То, что здесь называется релятивизмом, не есть ни то, ни другое. Здесь я создал нечто новое: тут доказывается, что всякий наблюдатель, безразлично, — размышляет ли он для жизни, или для мышления, — мыслит лишь как человек своего времени; доказательством этого является тот факт опыта, что «всемирная история» не есть единство становления, но группа до сих пор восьми высоких культур; их жизненные течения, будучи вполне
174
самостоятельными, лежат пред нами в форме вполне однородного расчленения. Этим устраняется одно из нелепейших возражений, выставленных против моего взгляда, будто релятивизм опровергает самого себя. Ибо выясняется, что для всякой культуры, для каждой ее эпохи и для всякого разряда людей в пределах одной эпохи существует общий взгляд, для них установленный и обязательный, и этот взгляд для данного времени есть нечто абсолютное. Он не абсолютен только в отношении к другим эпохам. Для нас, современных людей, существует обязательный взгляд, но, разумеется, этот взгляд иной, чем взгляд времени Гёте. Тут нельзя применять понятия — истинный и ложный. Тут имеют смысл лишь понятия: глубокий и поверхностный. Кто мыслит иначе, тот ни в коем случае уже не может мыслить исторически. Всякое живое воззрение, в том числе и выставленное мною, принадлежит лишь одной эпохе. Оно развилось из другого воззрения и перейдет в новое. В ходе всей истории так же мало вечных истинных или вечно ложных учений, как в развитии растения нет ни истинных, ни ложных этапов. Все они необходимы, и об отдельном этапе можно сказать лишь, что он удался или не удался в отношении к тому, что именно здесь требовалось. Но то же самое можно сказать о любом мировоззрении, как оно обнаруживается в то или иное время. Ведь это чувствует и самый строгий систематик. Он характеризует чужие взгляды, как своевременные, преждевременные, устаревшие, и тем самым соглашается, что понятия «истинный» и «ложный» годятся, так сказать, лишь для авансцены науки, не для ее жизненного значения.
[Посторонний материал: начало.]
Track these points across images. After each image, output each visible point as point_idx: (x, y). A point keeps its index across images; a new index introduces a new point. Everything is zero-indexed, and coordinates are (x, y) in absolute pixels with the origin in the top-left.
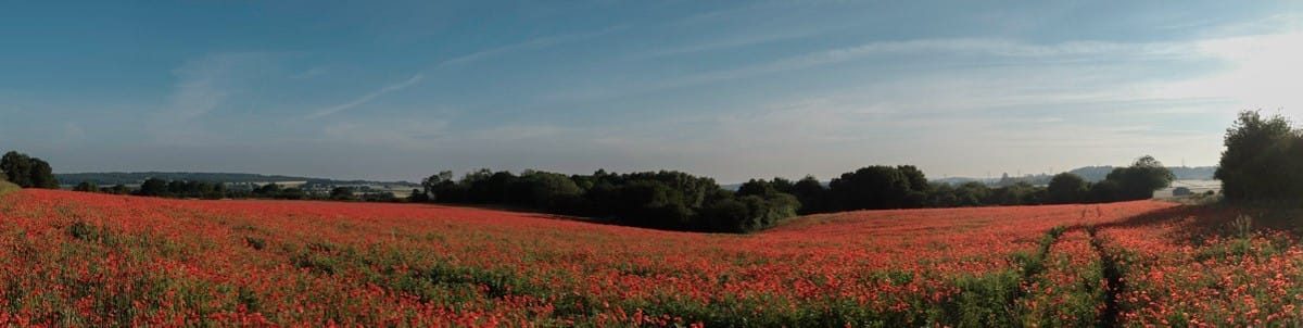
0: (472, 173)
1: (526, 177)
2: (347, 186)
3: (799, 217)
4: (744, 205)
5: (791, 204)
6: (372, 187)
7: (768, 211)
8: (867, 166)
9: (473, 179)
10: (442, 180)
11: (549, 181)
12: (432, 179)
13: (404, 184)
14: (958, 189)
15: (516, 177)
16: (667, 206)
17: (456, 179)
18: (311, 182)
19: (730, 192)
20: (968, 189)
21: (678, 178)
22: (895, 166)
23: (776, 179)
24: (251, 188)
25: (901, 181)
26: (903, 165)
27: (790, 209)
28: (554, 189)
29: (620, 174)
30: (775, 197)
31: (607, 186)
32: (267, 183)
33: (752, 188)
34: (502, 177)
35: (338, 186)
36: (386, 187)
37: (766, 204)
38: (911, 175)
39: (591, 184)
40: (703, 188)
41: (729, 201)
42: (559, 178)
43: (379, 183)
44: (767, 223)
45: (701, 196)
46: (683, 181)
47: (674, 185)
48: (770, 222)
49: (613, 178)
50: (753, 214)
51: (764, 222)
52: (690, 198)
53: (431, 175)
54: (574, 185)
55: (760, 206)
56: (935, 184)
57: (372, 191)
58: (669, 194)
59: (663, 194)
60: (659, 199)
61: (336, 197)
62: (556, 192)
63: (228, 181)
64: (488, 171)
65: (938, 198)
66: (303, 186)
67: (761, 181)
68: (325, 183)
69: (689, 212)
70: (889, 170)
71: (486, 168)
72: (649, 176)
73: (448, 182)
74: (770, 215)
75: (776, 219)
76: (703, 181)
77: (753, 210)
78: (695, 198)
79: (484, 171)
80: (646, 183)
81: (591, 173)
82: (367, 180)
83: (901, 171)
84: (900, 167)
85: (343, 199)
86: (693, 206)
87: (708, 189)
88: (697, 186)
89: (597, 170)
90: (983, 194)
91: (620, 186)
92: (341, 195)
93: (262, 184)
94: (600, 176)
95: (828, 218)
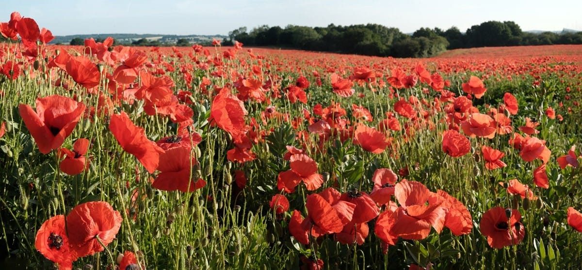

Этим выясняется различие между фактами и истинами. Факт есть нечто единичное, что действительно было или будет налицо. Истина есть нечто, что совсем не должно приводиться в исполнение для того, чтобы быть известной возможностью. Судьба имеет отношение к фактам, связь причины и действия есть истина. Это знали с давних пор. А что поэтому жизнь связана только с фактами, состоит только из фактов и направлена только на факты — это просмотрели. Истины — величины мышления, и их значение коренится в «царстве мысли». Что находится в философской докторской работе, это — истина. А что с такой философской работой кто-нибудь проваливается, это — факт. Где начинается действительность, там конец царству мысли. Никто, даже самый далекий от жизни систематик, не может ни одного мгновения не учитывать этого факта. Он этого и не делает, но он забывает это, как только, вместо того чтобы жить, он начинает размышлять о жизни.